▶ [What this task involves] Your answer should consist of each line below that contains the string "Corporation".

=== Section Start ===

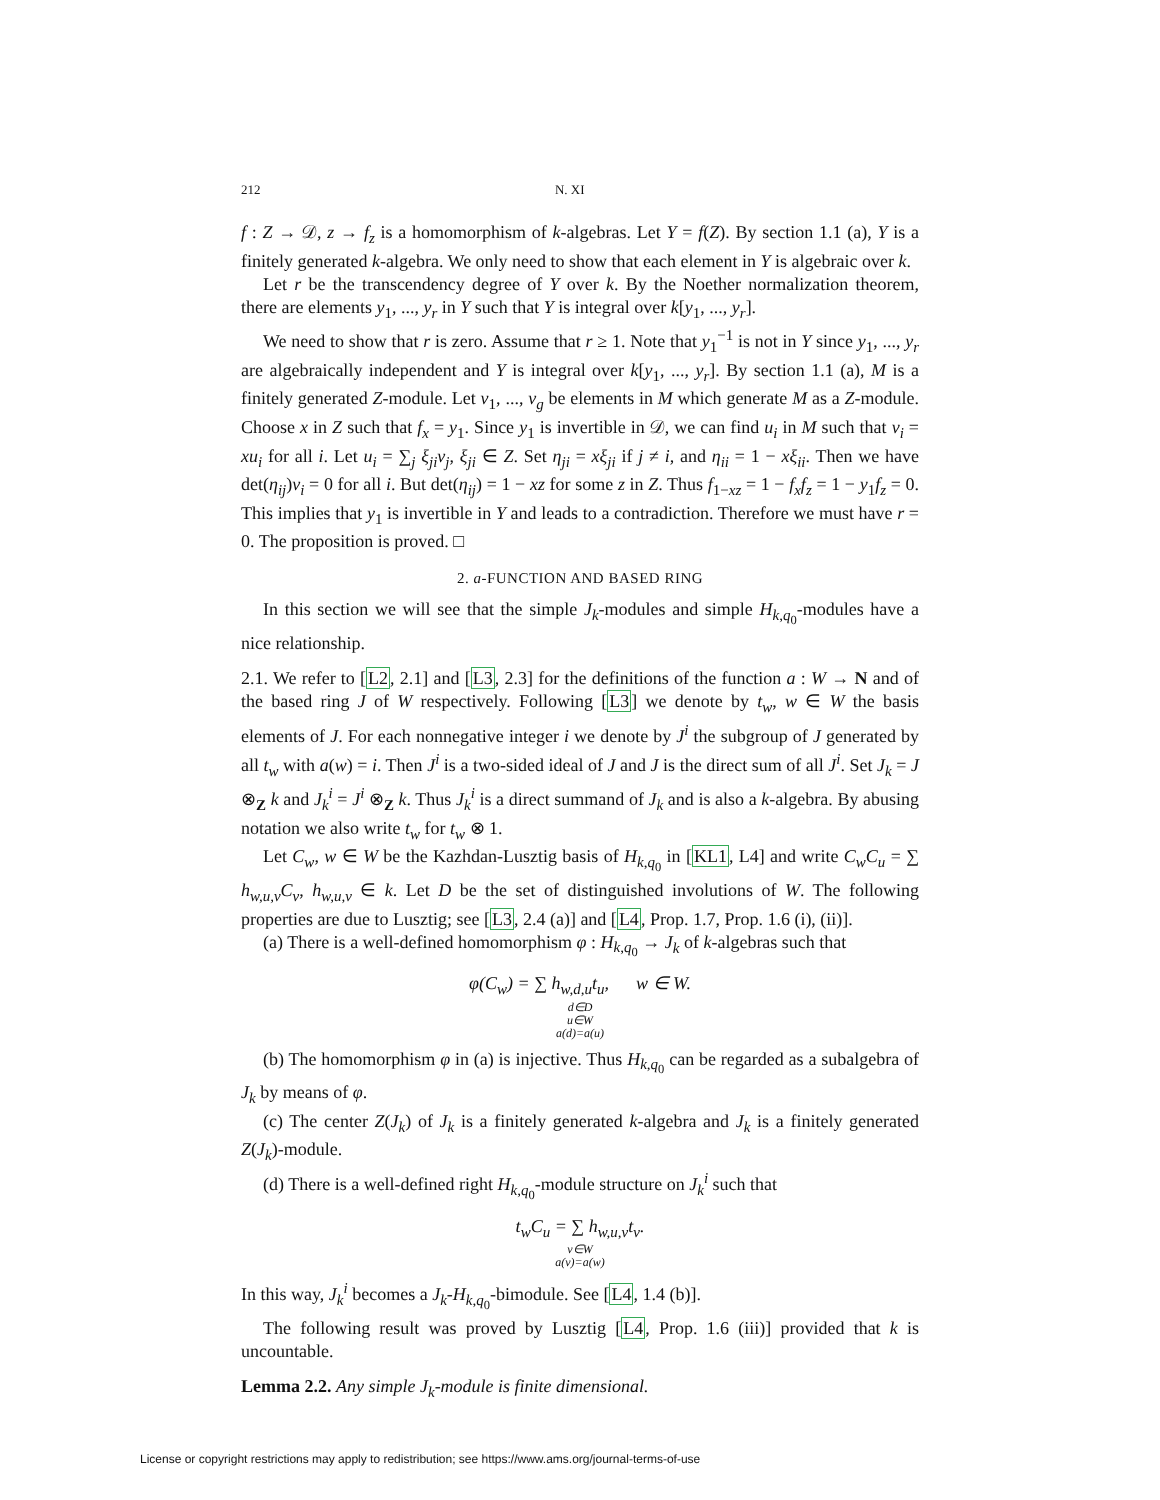212 N. XI
f : Z → 𝒟, z → f<sub>z</sub> is a homomorphism of k-algebras. Let Y = f(Z). By section 1.1 (a), Y is a finitely generated k-algebra. We only need to show that each element in Y is algebraic over k.
Let r be the transcendency degree of Y over k. By the Noether normalization theorem, there are elements y<sub>1</sub>, ..., y<sub>r</sub> in Y such that Y is integral over k[y<sub>1</sub>, ..., y<sub>r</sub>].
We need to show that r is zero. Assume that r ≥ 1. Note that y<sub>1</sub><sup>−1</sup> is not in Y since y<sub>1</sub>, ..., y<sub>r</sub> are algebraically independent and Y is integral over k[y<sub>1</sub>, ..., y<sub>r</sub>]. By section 1.1 (a), M is a finitely generated Z-module. Let v<sub>1</sub>, ..., v<sub>g</sub> be elements in M which generate M as a Z-module. Choose x in Z such that f<sub>x</sub> = y<sub>1</sub>. Since y<sub>1</sub> is invertible in 𝒟, we can find u<sub>i</sub> in M such that v<sub>i</sub> = xu<sub>i</sub> for all i. Let u<sub>i</sub> = ∑<sub>j</sub> ξ<sub>ji</sub>v<sub>j</sub>, ξ<sub>ji</sub> ∈ Z. Set η<sub>ji</sub> = xξ<sub>ji</sub> if j ≠ i, and η<sub>ii</sub> = 1 − xξ<sub>ii</sub>. Then we have det(η<sub>ij</sub>)v<sub>i</sub> = 0 for all i. But det(η<sub>ij</sub>) = 1 − xz for some z in Z. Thus f<sub>1−xz</sub> = 1 − f<sub>x</sub>f<sub>z</sub> = 1 − y<sub>1</sub>f<sub>z</sub> = 0. This implies that y<sub>1</sub> is invertible in Y and leads to a contradiction. Therefore we must have r = 0. The proposition is proved. □
2. a-FUNCTION AND BASED RING
In this section we will see that the simple J<sub>k</sub>-modules and simple H<sub>k,q<sub>0</sub></sub>-modules have a nice relationship.
2.1. We refer to [L2, 2.1] and [L3, 2.3] for the definitions of the function a : W → N and of the based ring J of W respectively. Following [L3] we denote by t<sub>w</sub>, w ∈ W the basis elements of J. For each nonnegative integer i we denote by J<sup>i</sup> the subgroup of J generated by all t<sub>w</sub> with a(w) = i. Then J<sup>i</sup> is a two-sided ideal of J and J is the direct sum of all J<sup>i</sup>. Set J<sub>k</sub> = J ⊗<sub>Z</sub> k and J<sub>k</sub><sup>i</sup> = J<sup>i</sup> ⊗<sub>Z</sub> k. Thus J<sub>k</sub><sup>i</sup> is a direct summand of J<sub>k</sub> and is also a k-algebra. By abusing notation we also write t<sub>w</sub> for t<sub>w</sub> ⊗ 1.
Let C<sub>w</sub>, w ∈ W be the Kazhdan-Lusztig basis of H<sub>k,q<sub>0</sub></sub> in [KL1, L4] and write C<sub>w</sub>C<sub>u</sub> = ∑ h<sub>w,u,v</sub>C<sub>v</sub>, h<sub>w,u,v</sub> ∈ k. Let D be the set of distinguished involutions of W. The following properties are due to Lusztig; see [L3, 2.4 (a)] and [L4, Prop. 1.7, Prop. 1.6 (i), (ii)].
(a) There is a well-defined homomorphism φ : H<sub>k,q<sub>0</sub></sub> → J<sub>k</sub> of k-algebras such that
φ(C<sub>w</sub>) = ∑ h<sub>w,d,u</sub>t<sub>u</sub>, w ∈ W.
d∈D
u∈W
a(d)=a(u)
(b) The homomorphism φ in (a) is injective. Thus H<sub>k,q<sub>0</sub></sub> can be regarded as a subalgebra of J<sub>k</sub> by means of φ.
(c) The center Z(J<sub>k</sub>) of J<sub>k</sub> is a finitely generated k-algebra and J<sub>k</sub> is a finitely generated Z(J<sub>k</sub>)-module.
(d) There is a well-defined right H<sub>k,q<sub>0</sub></sub>-module structure on J<sub>k</sub><sup>i</sup> such that
t<sub>w</sub>C<sub>u</sub> = ∑ h<sub>w,u,v</sub>t<sub>v</sub>.
v∈W
a(v)=a(w)
In this way, J<sub>k</sub><sup>i</sup> becomes a J<sub>k</sub>-H<sub>k,q<sub>0</sub></sub>-bimodule. See [L4, 1.4 (b)].
The following result was proved by Lusztig [L4, Prop. 1.6 (iii)] provided that k is uncountable.
Lemma 2.2. Any simple J<sub>k</sub>-module is finite dimensional.
License or copyright restrictions may apply to redistribution; see https://www.ams.org/journal-terms-of-use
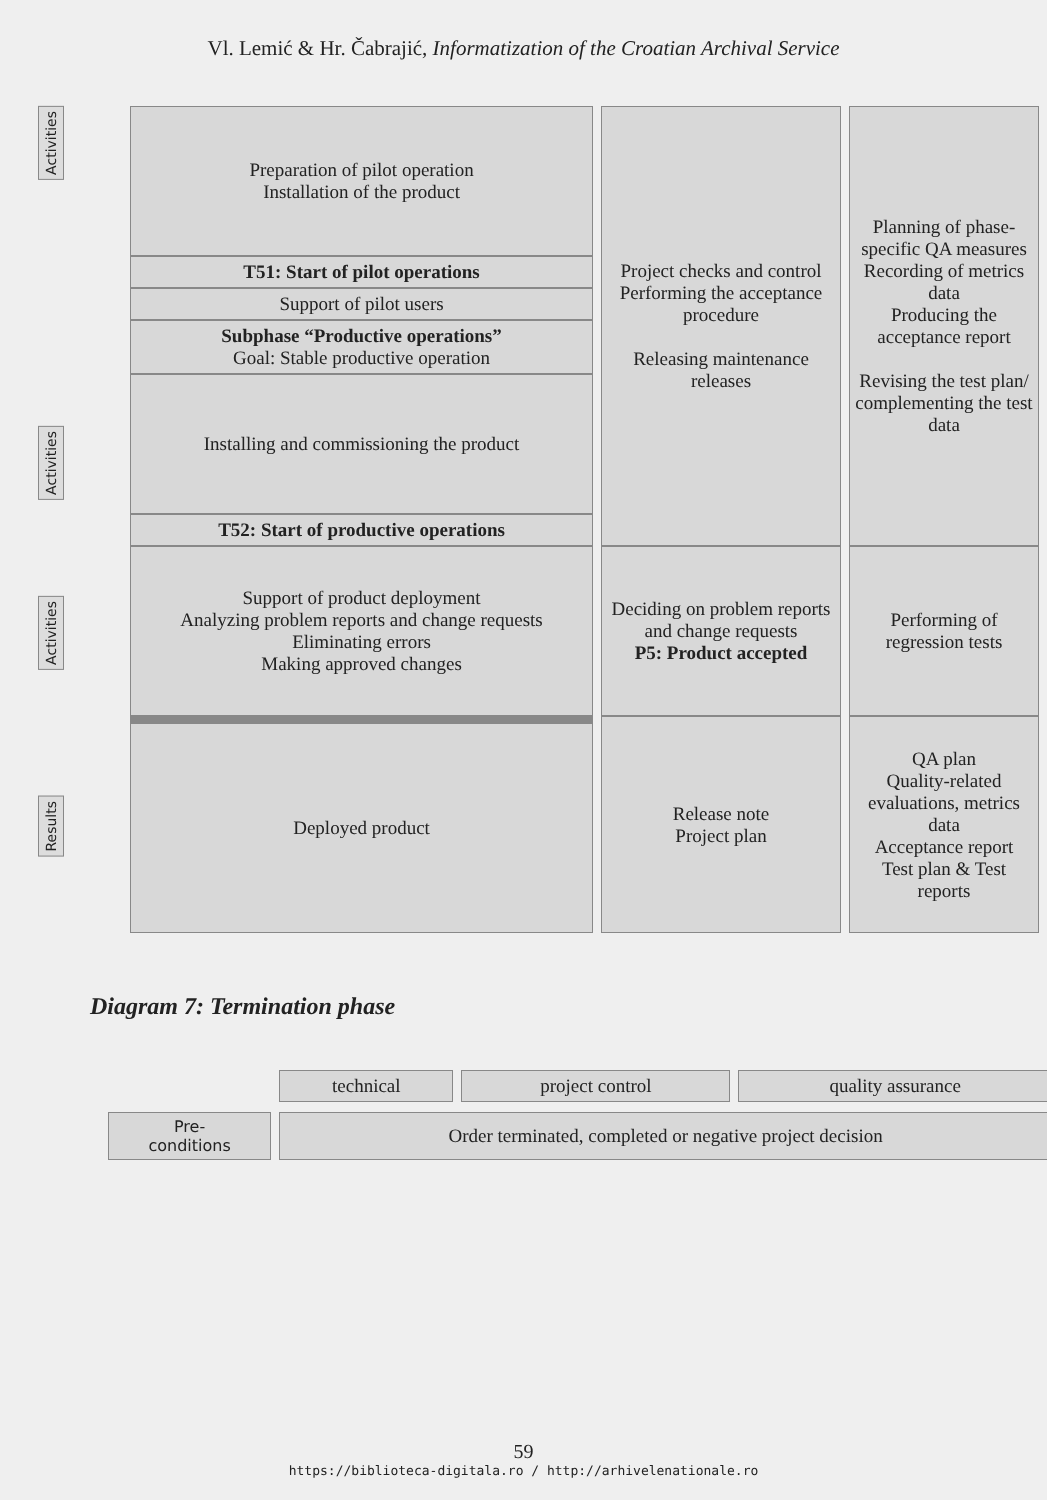Vl. Lemić & Hr. Čabrajić, Informatization of the Croatian Archival Service
Activities
Activities
Activities
Results
| Preparation of pilot operation Installation of the product | Project checks and control Performing the acceptance procedure Releasing maintenance releases | Planning of phase-specific QA measures Recording of metrics data Producing the acceptance report Revising the test plan/ complementing the test data |
| T51: Start of pilot operations | | |
| Support of pilot users | | |
| Subphase “Productive operations” Goal: Stable productive operation | | |
| Installing and commissioning the product | | |
| T52: Start of productive operations | | |
| Support of product deployment Analyzing problem reports and change requests Eliminating errors Making approved changes | Deciding on problem reports and change requests P5: Product accepted | Performing of regression tests |
| Deployed product | Release note Project plan | QA plan Quality-related evaluations, metrics data Acceptance report Test plan & Test reports |
Diagram 7: Termination phase
| | technical | project control | quality assurance |
| Pre- conditions | Order terminated, completed or negative project decision | | |
59
https://biblioteca-digitala.ro / http://arhivelenationale.ro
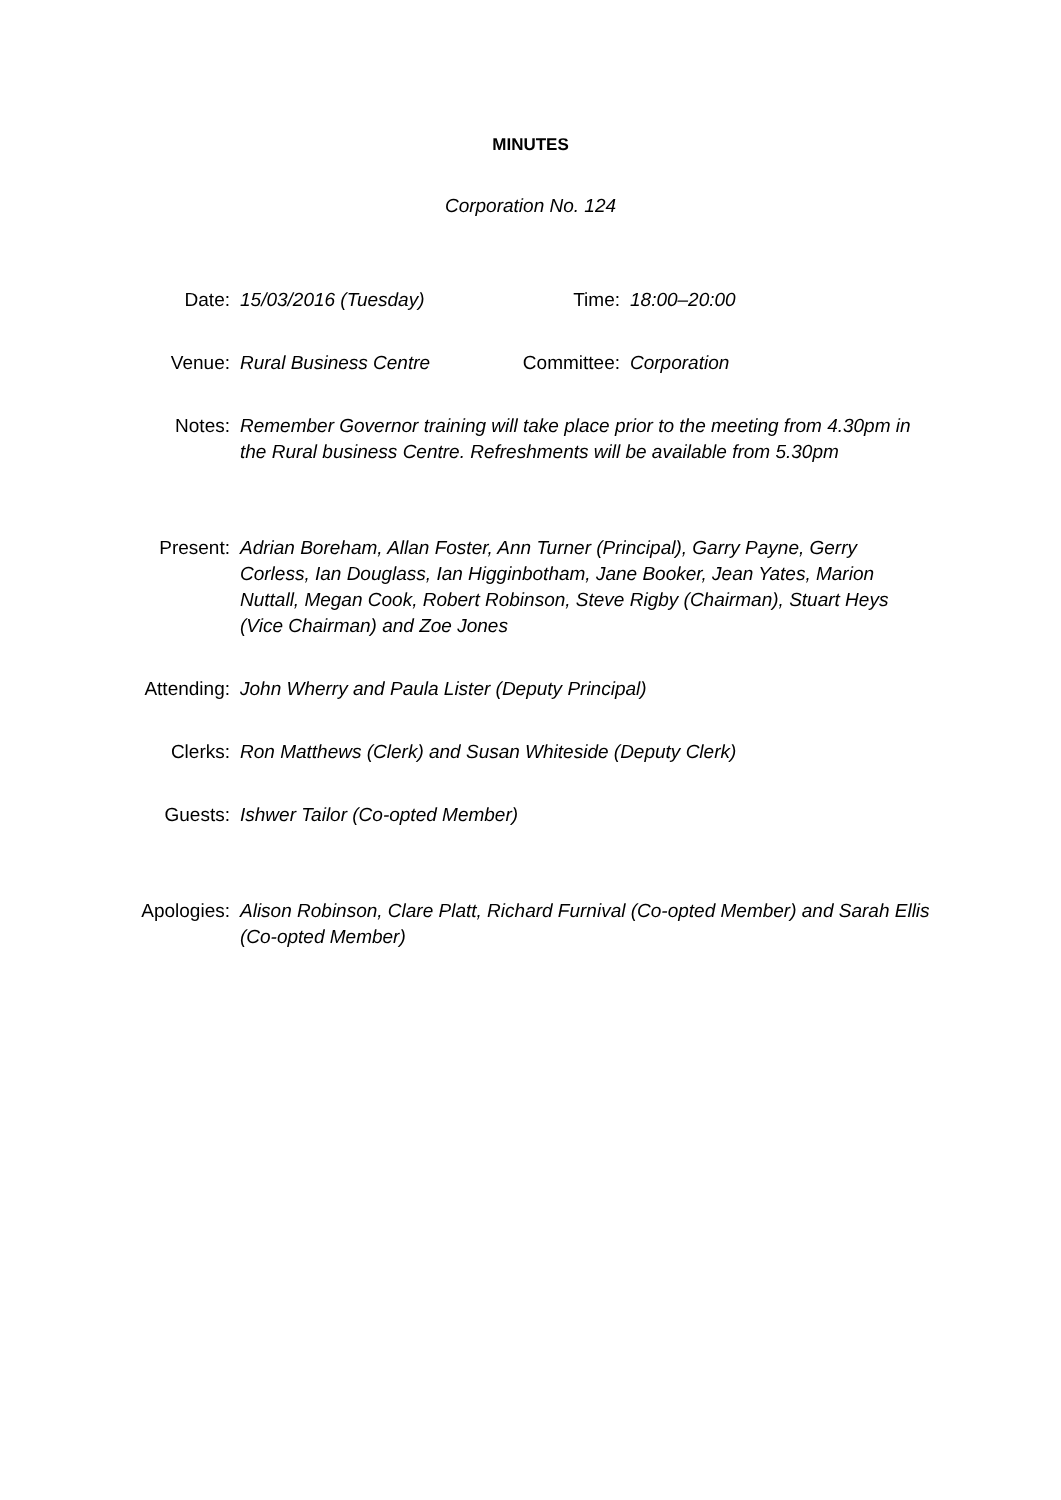MINUTES
Corporation No. 124
Date: 15/03/2016 (Tuesday) Time: 18:00–20:00
Venue: Rural Business Centre Committee: Corporation
Notes: Remember Governor training will take place prior to the meeting from 4.30pm in the Rural business Centre. Refreshments will be available from 5.30pm
Present: Adrian Boreham, Allan Foster, Ann Turner (Principal), Garry Payne, Gerry Corless, Ian Douglass, Ian Higginbotham, Jane Booker, Jean Yates, Marion Nuttall, Megan Cook, Robert Robinson, Steve Rigby (Chairman), Stuart Heys (Vice Chairman) and Zoe Jones
Attending: John Wherry and Paula Lister (Deputy Principal)
Clerks: Ron Matthews (Clerk) and Susan Whiteside (Deputy Clerk)
Guests: Ishwer Tailor (Co-opted Member)
Apologies: Alison Robinson, Clare Platt, Richard Furnival (Co-opted Member) and Sarah Ellis (Co-opted Member)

=== Section End ===

▶ [Result of the exercise]
Corporation No. 124
Venue: Rural Business Centre Committee: Corporation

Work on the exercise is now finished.